Together, they produce a third of the world's uranium and lithium. Both have had now-hot now-cold ties with India. Canada signed a nuclear deal with India in 2010, Australia signed a uranium sale deed in 2014, but both had been largely holding on to their stock, thanks to their domestic politics.
There are dissimilarities, too. Australia plays Test cricket, Canada doesn’t. Few Australians speak French; a quarter of the Canadians do. Canada didn’t have enemies around; Australia has distant China to worry about in the Indo-Pacific.
Last week Canada’s PM Mark Carney landed in Delhi and signed a $2.6 billion uranium deal. The Canadians were India's oldest atom-mates. Homi Bhabha, who taught us nuclear physics, had a passion for rowing river-boats. His teammate at Cambridge was a Canadian, Bennett Lewis. Lewis became Canada's atomic boss just as Bhabha came to head India's.
Bhabha asked his team-mate to help build a reactor in India; Lewis sent his men. They built Cirus. Then came the Candu (Canada Deuterium Uranium Reactor)-type reactors for Rawatbhata in Rajasthan. Its technology has been replicated in other reactors.
When India tested a bomb in 1974, Canada said the plutonium was taken from Cirus, and cut all links in the nuclear chain that led to India. The ties warmed up especially during the Stephen Harper-Manmohan Singh years, till Justin Trudeau came up with his half-lies about Narendra Modi’s spies having killed Sikh radicals in Canada.
Carney has since atoned for Trudeau’s sins. He has promised to work with India on small modular reactors, and told Modi that he, too, viewed terrorism, extremism and radicalisation as challenges that threaten India, Canada and the world. Next, he jetted to Canberra, where he told Anthony Albanese that the old world order is crumbling, and Australia and Canada should work together as “strategic cousins”; both are middle powers who should write the new rules that determine security and prosperity, and not “let the hegemons dictate outcomes”.
Why this change of mind? The fact is, the Canadians had been innocent to the bad ways of the world. Ever since James Wolfe scaled a cliff in the dark and captured the Plains of Abraham in Quebec in 1759 from the French, Canada’s borders have hardly ever been threatened. They have had no enemies around who sent in infiltrators, terrorists or territory grabbers, as we have. Their only border, with the US, is the world’s longest unguarded one.

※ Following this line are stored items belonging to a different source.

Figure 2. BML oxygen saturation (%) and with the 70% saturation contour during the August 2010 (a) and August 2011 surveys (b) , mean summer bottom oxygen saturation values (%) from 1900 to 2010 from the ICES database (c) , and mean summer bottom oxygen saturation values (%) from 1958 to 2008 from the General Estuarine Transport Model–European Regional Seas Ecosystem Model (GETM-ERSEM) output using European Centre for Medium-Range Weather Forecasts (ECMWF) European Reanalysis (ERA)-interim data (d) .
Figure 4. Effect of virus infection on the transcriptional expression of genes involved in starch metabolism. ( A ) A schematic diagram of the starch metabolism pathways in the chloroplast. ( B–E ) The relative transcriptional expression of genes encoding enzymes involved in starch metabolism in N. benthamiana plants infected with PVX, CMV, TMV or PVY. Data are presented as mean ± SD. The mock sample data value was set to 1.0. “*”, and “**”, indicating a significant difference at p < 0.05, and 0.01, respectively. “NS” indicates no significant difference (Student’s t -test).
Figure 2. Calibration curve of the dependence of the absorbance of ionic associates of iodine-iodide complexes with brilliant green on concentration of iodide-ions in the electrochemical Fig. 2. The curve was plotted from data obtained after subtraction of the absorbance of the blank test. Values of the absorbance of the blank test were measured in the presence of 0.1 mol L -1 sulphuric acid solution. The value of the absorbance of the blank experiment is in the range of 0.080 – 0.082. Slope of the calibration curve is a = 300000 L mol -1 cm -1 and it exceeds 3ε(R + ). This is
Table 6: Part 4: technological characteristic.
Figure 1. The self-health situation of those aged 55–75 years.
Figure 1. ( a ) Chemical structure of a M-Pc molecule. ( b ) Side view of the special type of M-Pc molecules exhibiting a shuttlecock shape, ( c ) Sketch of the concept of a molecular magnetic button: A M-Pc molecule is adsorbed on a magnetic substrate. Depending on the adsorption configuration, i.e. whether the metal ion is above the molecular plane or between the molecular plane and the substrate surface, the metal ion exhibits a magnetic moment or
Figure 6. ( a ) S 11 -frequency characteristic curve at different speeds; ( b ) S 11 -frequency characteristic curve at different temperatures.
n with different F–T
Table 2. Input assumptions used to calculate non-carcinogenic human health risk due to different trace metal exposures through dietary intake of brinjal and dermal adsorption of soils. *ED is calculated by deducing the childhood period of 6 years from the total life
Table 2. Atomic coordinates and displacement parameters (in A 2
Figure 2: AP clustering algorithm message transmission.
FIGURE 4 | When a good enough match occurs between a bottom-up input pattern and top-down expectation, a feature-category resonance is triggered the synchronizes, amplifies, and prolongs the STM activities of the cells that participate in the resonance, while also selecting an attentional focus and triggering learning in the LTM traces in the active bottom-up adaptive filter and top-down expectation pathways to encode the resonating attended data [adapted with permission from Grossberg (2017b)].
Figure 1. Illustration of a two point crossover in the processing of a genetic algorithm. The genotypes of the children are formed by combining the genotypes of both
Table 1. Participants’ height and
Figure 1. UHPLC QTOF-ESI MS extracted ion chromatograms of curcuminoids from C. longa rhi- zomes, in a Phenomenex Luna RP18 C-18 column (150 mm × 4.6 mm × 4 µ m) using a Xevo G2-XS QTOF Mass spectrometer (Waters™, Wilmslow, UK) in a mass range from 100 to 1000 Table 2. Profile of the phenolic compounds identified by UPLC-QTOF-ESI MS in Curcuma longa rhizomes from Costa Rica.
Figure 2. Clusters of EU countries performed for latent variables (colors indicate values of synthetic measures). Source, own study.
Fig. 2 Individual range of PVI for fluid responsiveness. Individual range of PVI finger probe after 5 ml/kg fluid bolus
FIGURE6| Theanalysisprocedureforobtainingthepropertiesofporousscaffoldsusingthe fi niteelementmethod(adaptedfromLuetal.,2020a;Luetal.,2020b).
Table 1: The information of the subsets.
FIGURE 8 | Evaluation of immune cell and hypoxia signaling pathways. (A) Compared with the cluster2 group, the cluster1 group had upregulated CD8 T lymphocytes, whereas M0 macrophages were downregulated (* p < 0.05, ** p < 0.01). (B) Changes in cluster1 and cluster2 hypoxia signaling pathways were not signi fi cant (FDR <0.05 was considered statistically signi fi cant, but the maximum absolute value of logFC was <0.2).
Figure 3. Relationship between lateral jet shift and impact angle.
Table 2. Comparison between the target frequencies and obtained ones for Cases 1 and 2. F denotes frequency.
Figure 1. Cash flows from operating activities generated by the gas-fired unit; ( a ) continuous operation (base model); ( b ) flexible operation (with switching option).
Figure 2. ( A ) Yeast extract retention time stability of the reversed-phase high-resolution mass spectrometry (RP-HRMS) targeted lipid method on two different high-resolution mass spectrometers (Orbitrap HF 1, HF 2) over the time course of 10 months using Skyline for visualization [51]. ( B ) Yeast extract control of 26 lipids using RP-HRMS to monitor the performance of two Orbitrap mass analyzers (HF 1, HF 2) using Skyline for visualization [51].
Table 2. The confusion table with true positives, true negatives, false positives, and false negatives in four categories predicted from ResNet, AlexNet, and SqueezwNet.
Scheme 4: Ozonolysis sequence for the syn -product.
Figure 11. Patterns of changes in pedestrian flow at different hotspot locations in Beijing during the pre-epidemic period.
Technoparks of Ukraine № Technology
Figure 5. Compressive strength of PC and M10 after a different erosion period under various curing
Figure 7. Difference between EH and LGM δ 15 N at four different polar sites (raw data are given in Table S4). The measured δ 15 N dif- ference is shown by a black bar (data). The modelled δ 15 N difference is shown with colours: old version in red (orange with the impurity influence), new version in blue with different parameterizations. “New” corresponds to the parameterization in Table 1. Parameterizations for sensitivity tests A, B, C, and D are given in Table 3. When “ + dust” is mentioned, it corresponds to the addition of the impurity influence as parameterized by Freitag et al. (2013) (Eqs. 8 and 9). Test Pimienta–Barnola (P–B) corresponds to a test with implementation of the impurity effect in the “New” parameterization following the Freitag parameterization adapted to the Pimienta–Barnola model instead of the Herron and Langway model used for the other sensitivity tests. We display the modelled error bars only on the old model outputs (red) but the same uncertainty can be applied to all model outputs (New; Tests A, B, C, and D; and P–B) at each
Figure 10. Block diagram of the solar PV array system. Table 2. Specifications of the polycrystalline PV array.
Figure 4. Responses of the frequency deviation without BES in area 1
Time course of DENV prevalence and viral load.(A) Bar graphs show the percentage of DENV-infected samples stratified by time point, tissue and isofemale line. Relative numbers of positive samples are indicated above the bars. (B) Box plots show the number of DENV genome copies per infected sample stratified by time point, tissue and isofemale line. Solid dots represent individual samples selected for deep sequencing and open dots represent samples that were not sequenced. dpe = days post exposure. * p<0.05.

Naturally, Canadians are conditioned to be good—genetically and geopolitically. They naively championed the world’s weirdest disarmament idea—give up landmines. Poor fellows didn’t know that armies might give up, but terrorists and the Taliban, who don’t sign Geneva conventions and Ottawa oaths, wouldn’t.
They saw no evil in anyone or anywhere. This faith in liberty and decency had blinded them to make laws that are so liberal that they let even Kanishka bombers roam free. They didn’t know that their goodness was being made use of by baddies like the Khalistanis, however few they are.
Then, all of a sudden, two years ago, a big bad bully came to live next door and started eyeing the unfenced border with Canada, and claiming the Canadian compound as his. That was the first time that Canadians understood how it felt when someone coveted your home and gas-warmed hearth. Now Carney is going around preaching against hegemons. Jolly good!